Controller and worker nodes
In an Operos cluster, there are two types of machines - a controller and workers. The controller is the “brain” of the system. It runs etcd, the Kubernetes master components (API server, controller manager, and scheduler), the Ceph monitor, DNS, and the UI. Regular workloads don’t generally run on the controller.
The worker nodes comprise the resource pool in the cluster. Their CPU, memory, and storage are pooled together and made available to user workloads by Kubernetes.
Build and install process
Most general-purpose Linux distributions, such as RedHat or Ubuntu, are assembled during installation and then configured after they’re running. The installer for these distros installs individual packages to the target machine - like the kernel, GNU tools, and applications. After the OS is provisioned, it’s common to use a configuration management tool, like Puppet, Chef, Salt, or Ansible to set up additional packages and configuration to the machine to prepare it for its actual role in the cluster. This allows for maximum flexibility; however, it also means a more complex, lengthy, and error-prone provisioning and configuration process.
Operos works differently. Because it is a special-purpose OS, it comes pre- bundled with most of the software and configuration. This bundling happens when Operos is built, during the continuous integration phase. The artifacts of this phase are a set of layered SquashFS images that contain the complete filesystem of the target machine. Now the installer’s job is a lot simpler - it only has to partition the disk, copy the images to the machine, and set up the bootloader.
Under the hood, Operos uses Arch Linux. The build process is heavily based on the Archiso workflow.
Layered OS images
For Operos to function, three complete image sets are needed, one for each of: the controller, worker, and installer. There are many similarities between the images. For example, both the controller and the worker must have Kubelet and Calico installed, and all of the images need the base OS packages. To make this possible without exploding the size of the ISO, the build produces a set of SquashFS images that can be layered on top of each other using OverlayFS. At the very top of the overlay stack on each of the nodes is a copy-on-write layer that enables the root file system to be writable.
The following diagram shows all of the layers and how they are related to each other.
When a node boots, the early stage initialization scripts (in the initcpio image) mount each SquashFS image, and layer them on top of each other via OverlayFS. Then they switch the root filesystem to the newly created overlay stack and kick off systemd.
In the spirit of making things as simple as possible for the administrators, the process of provisioning a worker is designed to be fully automatic once the machine is powered on. No additional configuration management or provisioning tools are needed. The workers’ OS runs entirely in RAM - there is no installation step.
The workers boot across the network from the controller. To enable this, the controller runs a few services:
- dhcpd: issues IP addresses and boot instructions
- tftpd: serves the SYSLINUX binaries
- HTTP file server (nginx): serves the kernel, initcpio, and SquashFS images
When instructed to boot over the network, the worker obtains an IP and BOOTP instructions from the dhcpd server, downloads the SYSLINUX binaries from tftpd and starts it. SYSLINUX presents the user with the boot menu. Once the user proceeds with booting, SYSLINUX starts the kernel with the appropriate initcpio image. The initcpio scripts fetch the SquashFS images from nginx, then kick off the mount/overlay/boot process.

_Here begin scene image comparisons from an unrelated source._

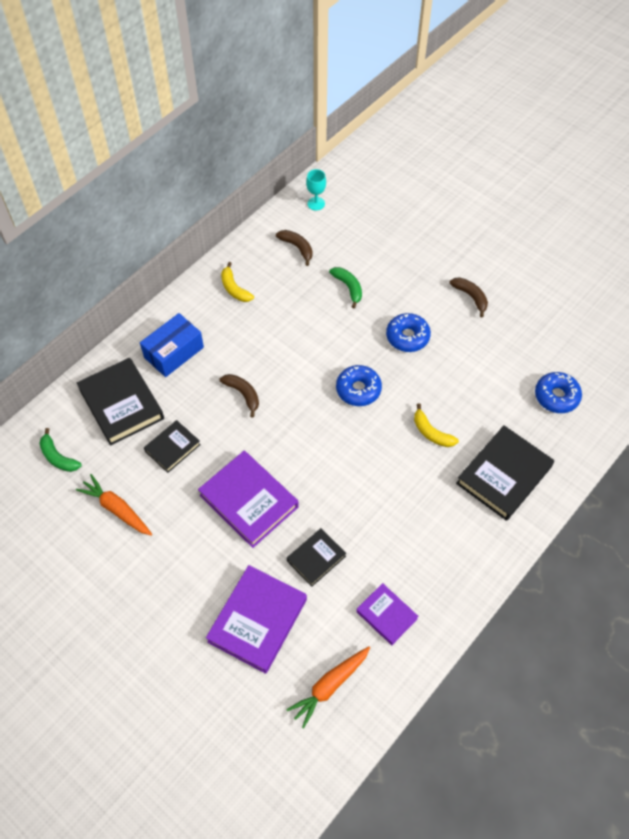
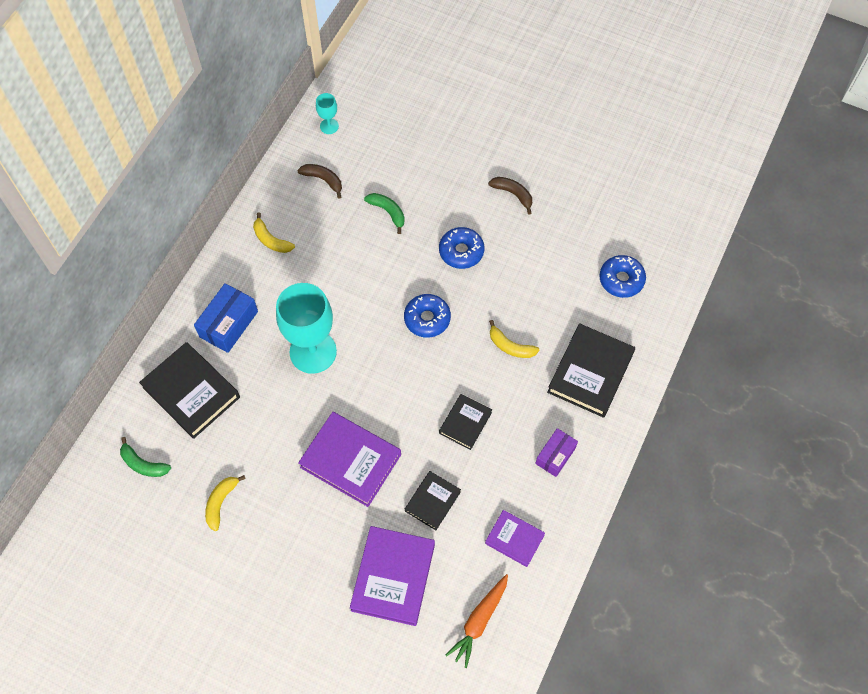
camera: 15 degrees left, 5 degrees up
orange carrot [76,474,152,536] -> yellow banana [205,475,246,531]
black book [144,420,201,473] -> black book moved to [439,394,492,450]
brown banana [220,374,259,418] -> turquoise goblet [276,283,337,374]
none -> purple box [535,428,578,477]

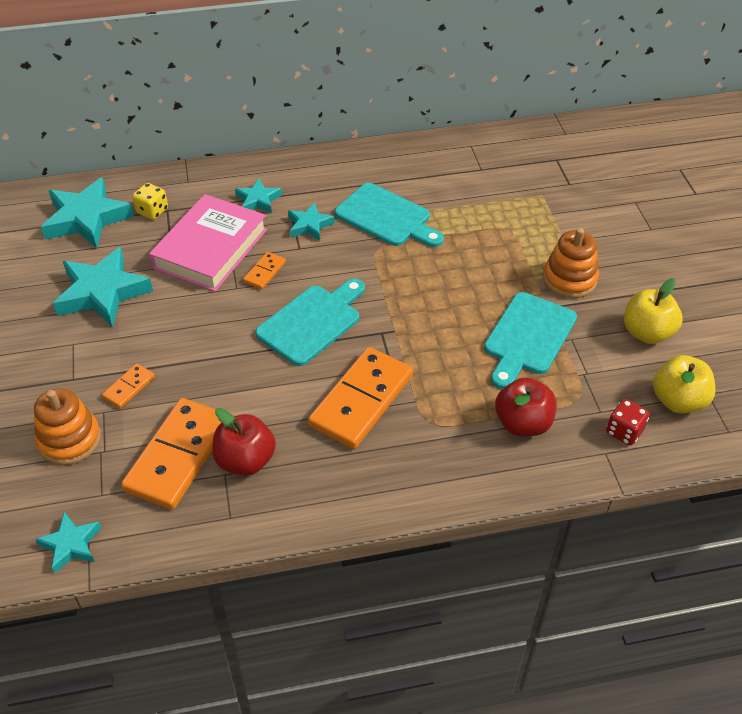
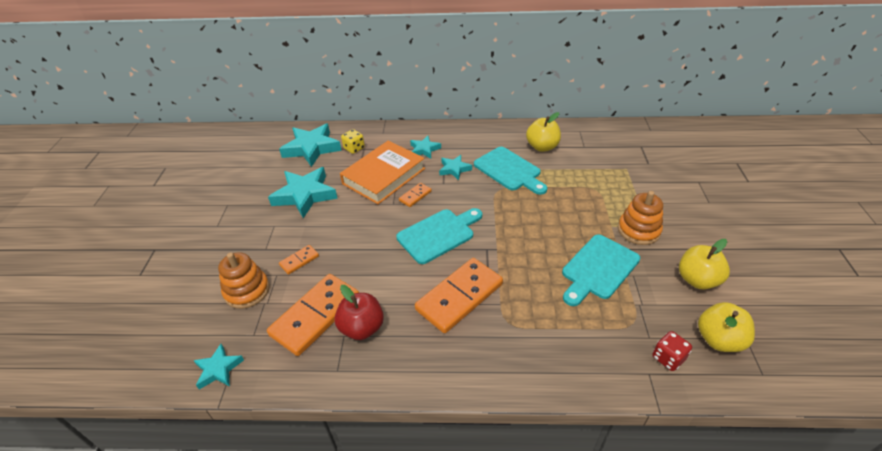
camera: 15 degrees right, 5 degrees down
pink book [149,194,267,292] -> orange book [340,141,425,204]
red apple [495,377,557,437] -> none
none -> yellow apple [526,112,561,152]

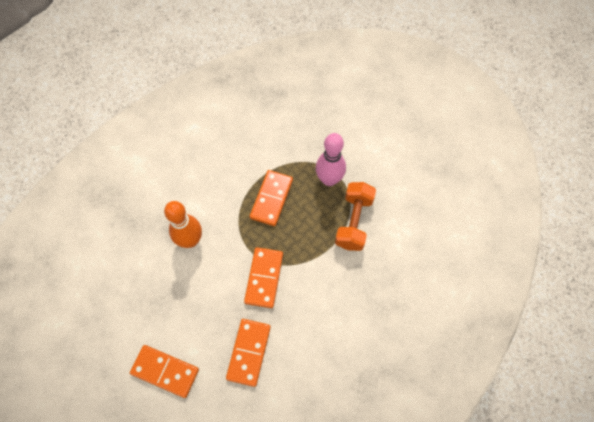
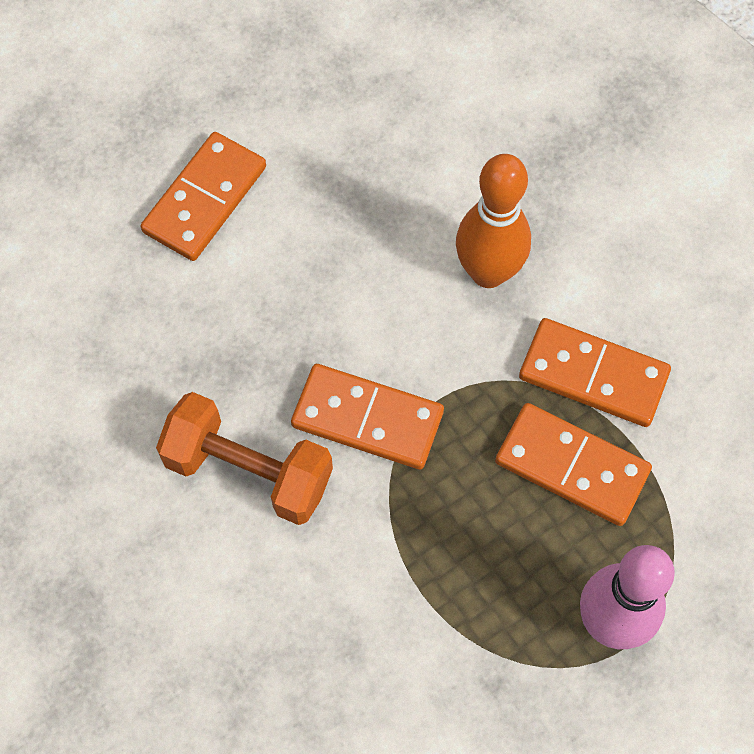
camera: 100 degrees right, 0 degrees up
orange domino [226,319,271,387] -> orange domino moved to [519,318,671,427]
orange dumbbell [335,182,376,251] -> orange dumbbell moved to [156,392,333,525]

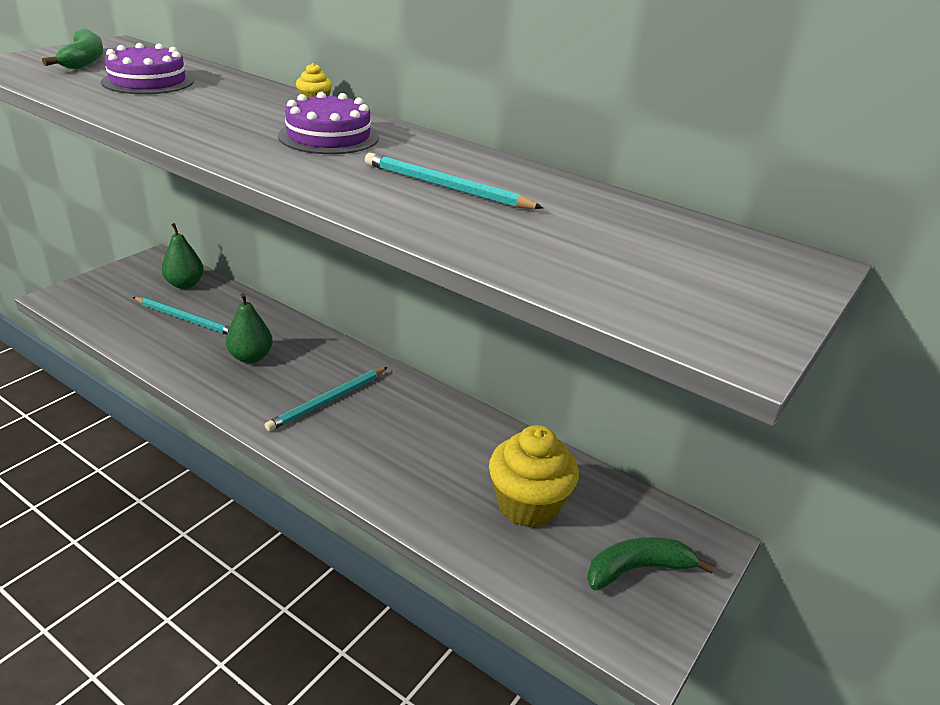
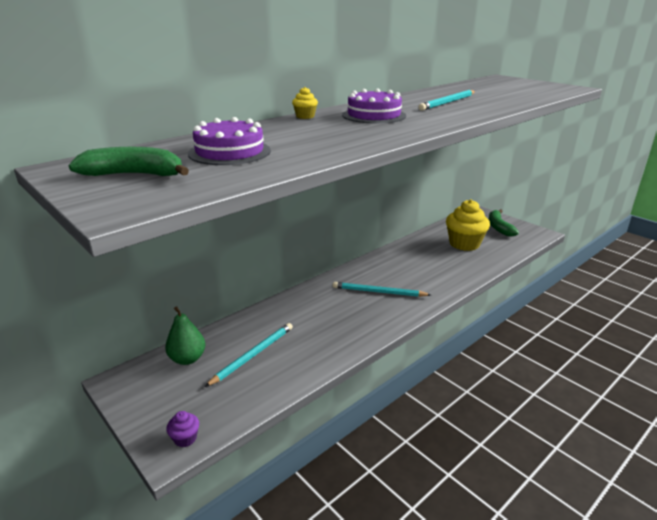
camera: 75 degrees left, 5 degrees down
green pear [226,293,273,363] -> none
turquoise pencil [265,367,388,431] -> turquoise pencil turned 135 degrees clockwise [333,282,431,297]
none -> purple cupcake [167,411,199,447]

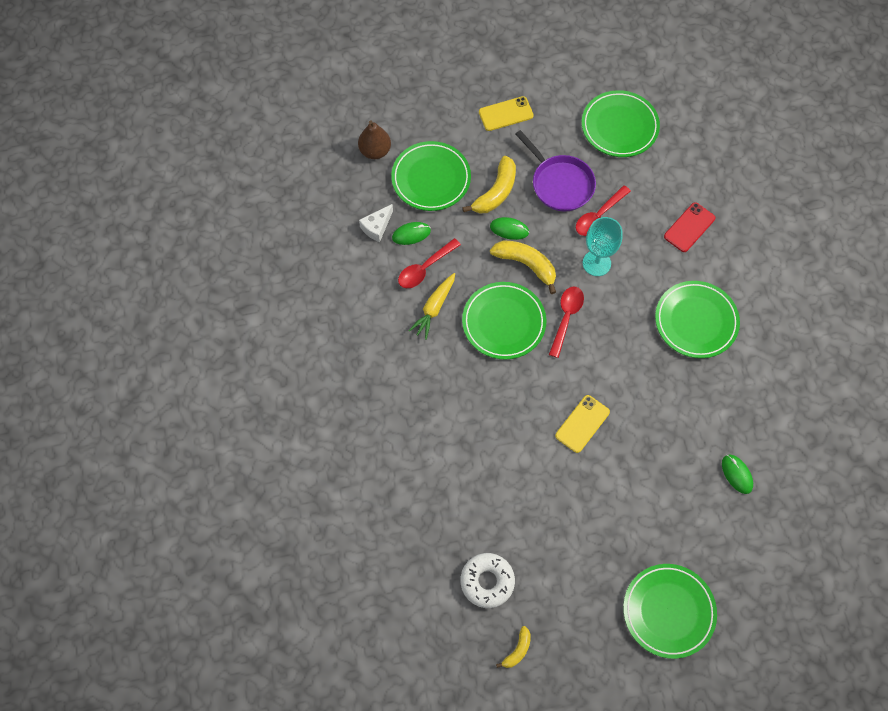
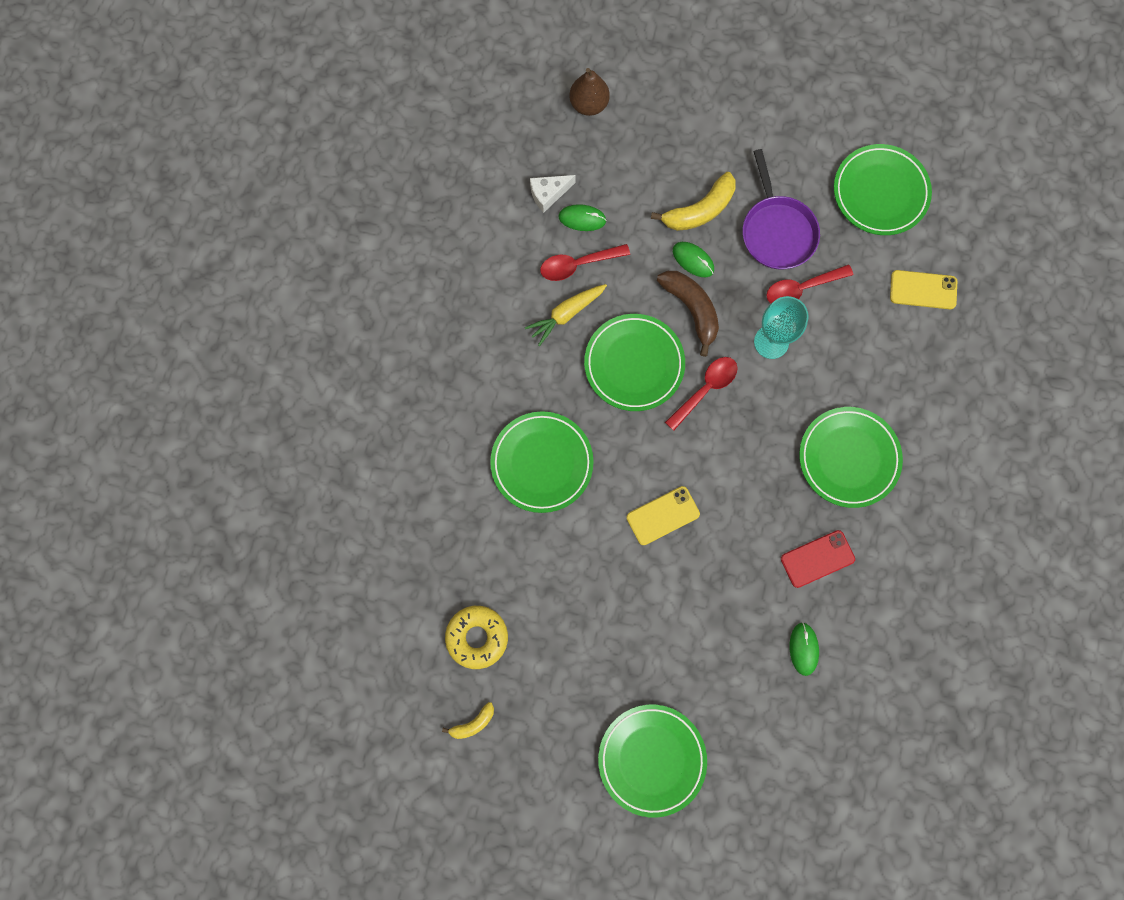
camera: 25 degrees right, 10 degrees up
green plate [391,141,471,211] -> green plate moved to [490,411,594,513]
white donut [461,553,515,608] -> yellow donut [445,606,508,669]
yellow phone [479,96,533,131] -> yellow phone moved to [890,270,957,309]
yellow banana [490,241,556,294] -> brown banana [657,271,719,357]
red phone [664,202,715,252] -> red phone moved to [781,530,855,588]

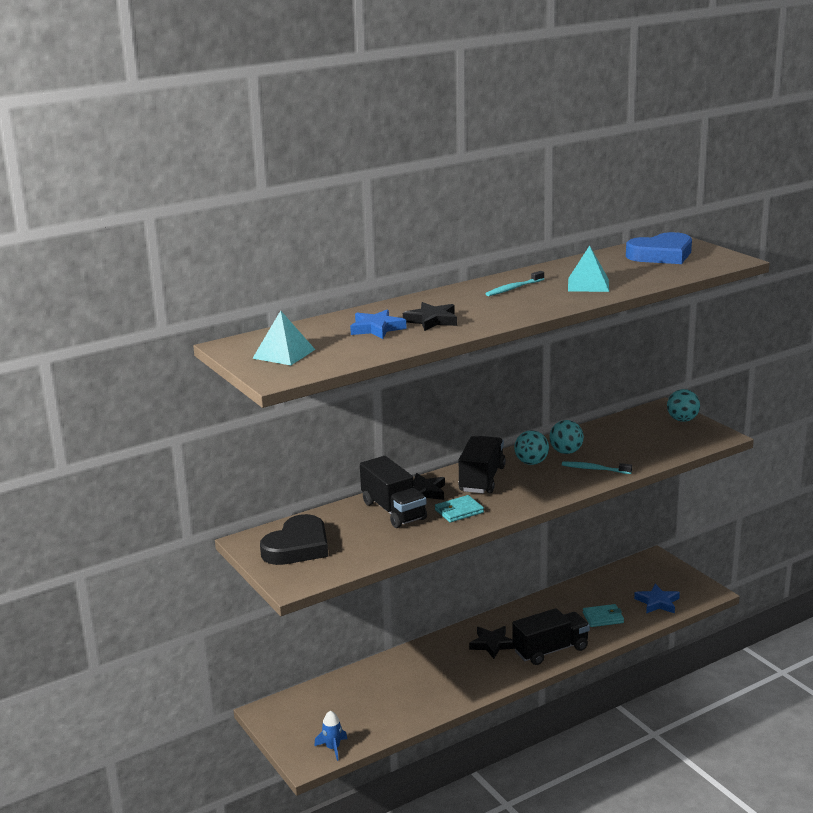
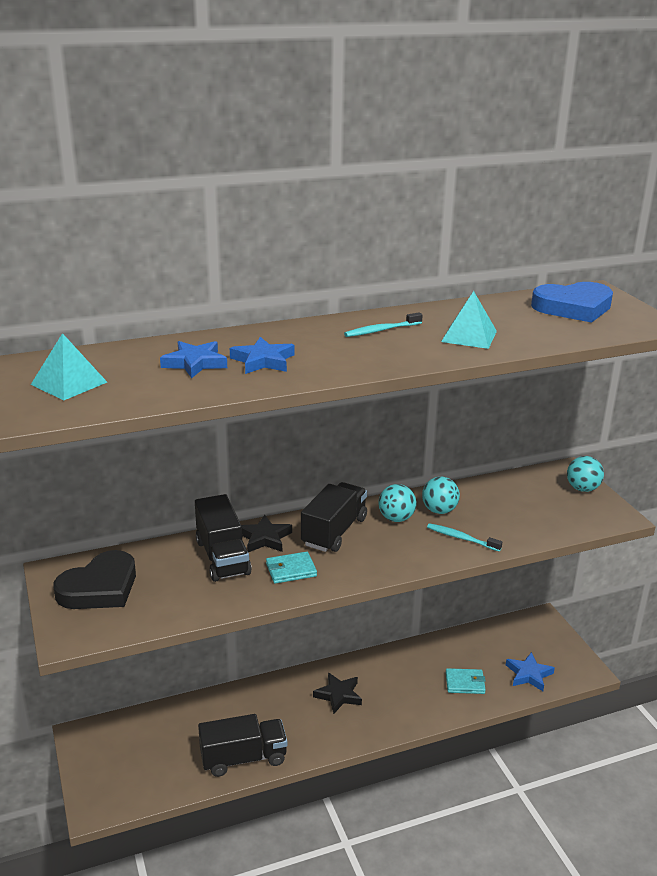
camera: 10 degrees right, 5 degrees up
blue rocket [314,711,347,761] -> none
black star [403,302,457,331] -> blue star [230,337,294,374]
black truck [512,608,590,665] -> black truck moved to [198,714,287,777]

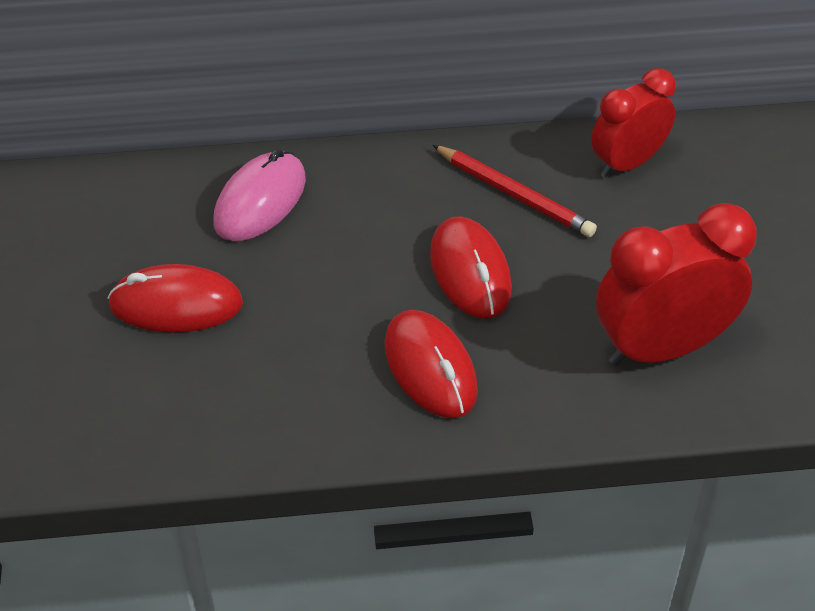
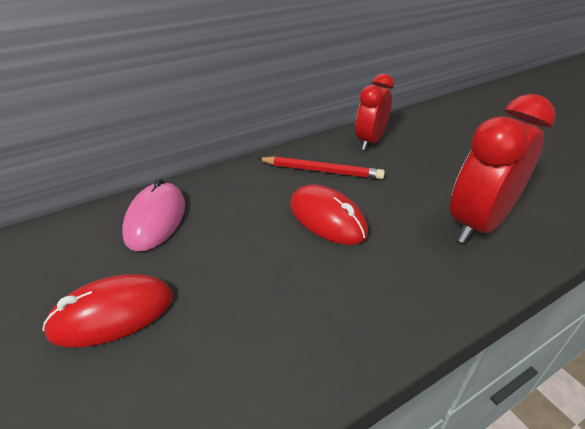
camera: 25 degrees left, 10 degrees down
red mouse [384,310,478,418] -> none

Operos needs a way to identify worker nodes in way that is be stable across reboots. Usually this is done by tracking the individual OS installation (e.g. systemd’s machine-id). Since Operos workers run entirely in RAM, this does not work.
Instead, Operos implements a special fingerprinting algorithm that is based on the identities of various hardware components in the machine. This algorithm produces a UUID for the machine that is stable even if some components change.
This ID is used as the hostname of the worker node. It is also used in identifying the machine to the Ceph subsystem.
Note: the upgrade system is still a work in progress and will be ready in the next release, v0.3.
Because Operos uses immutable images as its root filesystem, the upgrade process is conceptually simple and relatively fool proof.
On the controller, upgrading is a matter of replacing the OS images with new versions, updating the bootloader’s kernel arguments to point to the new images, and rebooting. On the first boot of the new version, any data in the overlay copy-on-write partition is migrated forward.
Rolling back to the previous version is similarly simple. Whenever it is upgraded, Operos retains the previous version of the SquashFS images, and leaves a boot option to use those images.
The workers pull the OS from the controller each time they boot, so a reboot automatically means that the OS is “upgraded”. Once the controller has been upgraded, each of the worker machines will be power cycled one by one. In the future, Operos will use a more powerful algorithm that takes into account the pods and services that are running on each machine. This algorithm will be tuned to minimize the disruption to the cluster.
Operos automatically takes advantage of all disk storage on worker nodes. All disks are split into two partitions:
- Local ephemeral storage. Docker images, container data, and local volumes are stored here.
- Distributed storage. Each of these partitions is bound to a Ceph OSD.